::: DOCUMENT EXTRACT :::

Police report: Always call the police after an accident. Always. A police report will serve as a formal record of the accident and can swing a case in your favor, particularly if the other driver was cited for his or her role in the accident. A police report also goes a long way toward avoiding “he said/she said” situations should your case go to court.
Witnesses: Obtain the names, addresses, phone numbers and email addresses of any witnesses to the accident. It may be helpful to take a photo or video of the witness as well, if they are willing to allow that.
Medical Care and Expenses: Keep detailed records of any and all medical treatment you receive as a result of the accident. Write down any and all visits to hospitals, clinics or doctors’ offices. This includes any type of medical treatment, so physical therapy, mental health appointments and dentist appointments should be documented as well. Keep receipts for all expenditures, including co-pays on office visits. Keep a log of prescriptions, including your out-of-pocket cost for the prescriptions. You will want to keep track of any over-the-counter medication as well. For each and every entry in your log, mark the date and, if possible, the time. Save receipts to prove your expenses.
Missed Work: Record every hour you miss work, whether you lose wages or not. If you miss work because of the injuries suffered in the accident, or because of doctor appointments, write it down. Keep track of any wages you lose out on. If possible, obtain from your employer a written letter confirming your missed time and lost wages.
Time Off From School: If you are a student, track school hours missed, or classes marked as incomplete due to time missed as a result of the accident.
More Pictures: To show how your injuries have progressed, continue to photograph your injuries during treatment and recovery. The photos will serve as a visual timeline of your injuries.

:::

* **WORK TASK**:
Turn the paragraph beginning "Medical Care and Expenses" in the advice on keeping accident records into a short bulleted list that keeps its main facts.

::: DATA TO EXAMINE :::

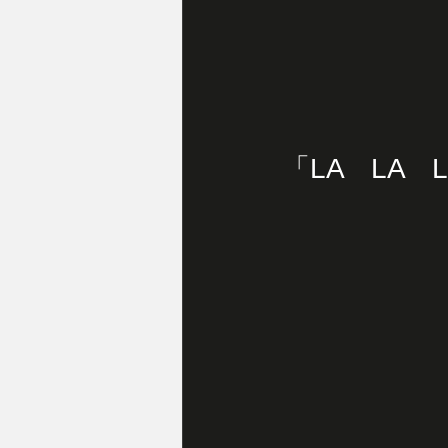
「LA　LA　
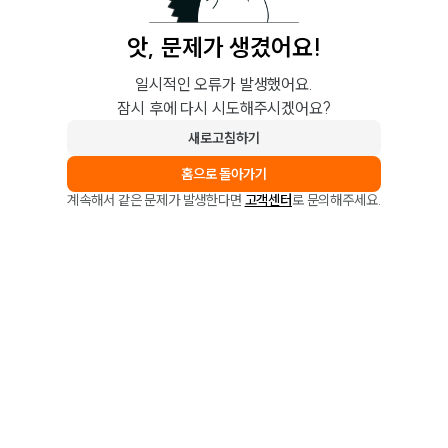
앗, 문제가 생겼어요!
일시적인 오류가 발생했어요.
잠시 후에 다시 시도해주시겠어요?
새로고침하기
홈으로 돌아가기
계속해서 같은 문제가 발생한다면
고객센터
로 문의해주세요.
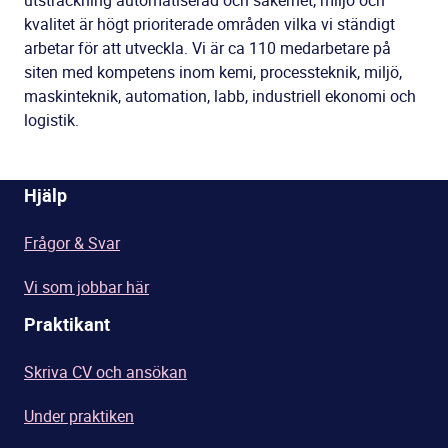
utsträckning automatiserad och säkerhet, miljö och
kvalitet är högt prioriterade områden vilka vi ständigt
arbetar för att utveckla. Vi är ca 110 medarbetare på
siten med kompetens inom kemi, processteknik, miljö,
maskinteknik, automation, labb, industriell ekonomi och
logistik.
Hjälp
Frågor & Svar
Vi som jobbar här
Praktikant
Skriva CV och ansökan
Under praktiken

:::

* **YOUR RESPONSE**:
- Keep detailed records of all medical treatment you get because of the accident, including every visit to a hospital, clinic or doctor's office.
- Record every type of care, including physical therapy, mental health appointments and dentist appointments.
- Keep receipts for all expenses, including co-pays on office visits, to prove what you spent.
- Log prescriptions and what you paid out of pocket for them, and track over-the-counter medication too.
- Mark each log entry with the date and, if possible, the time.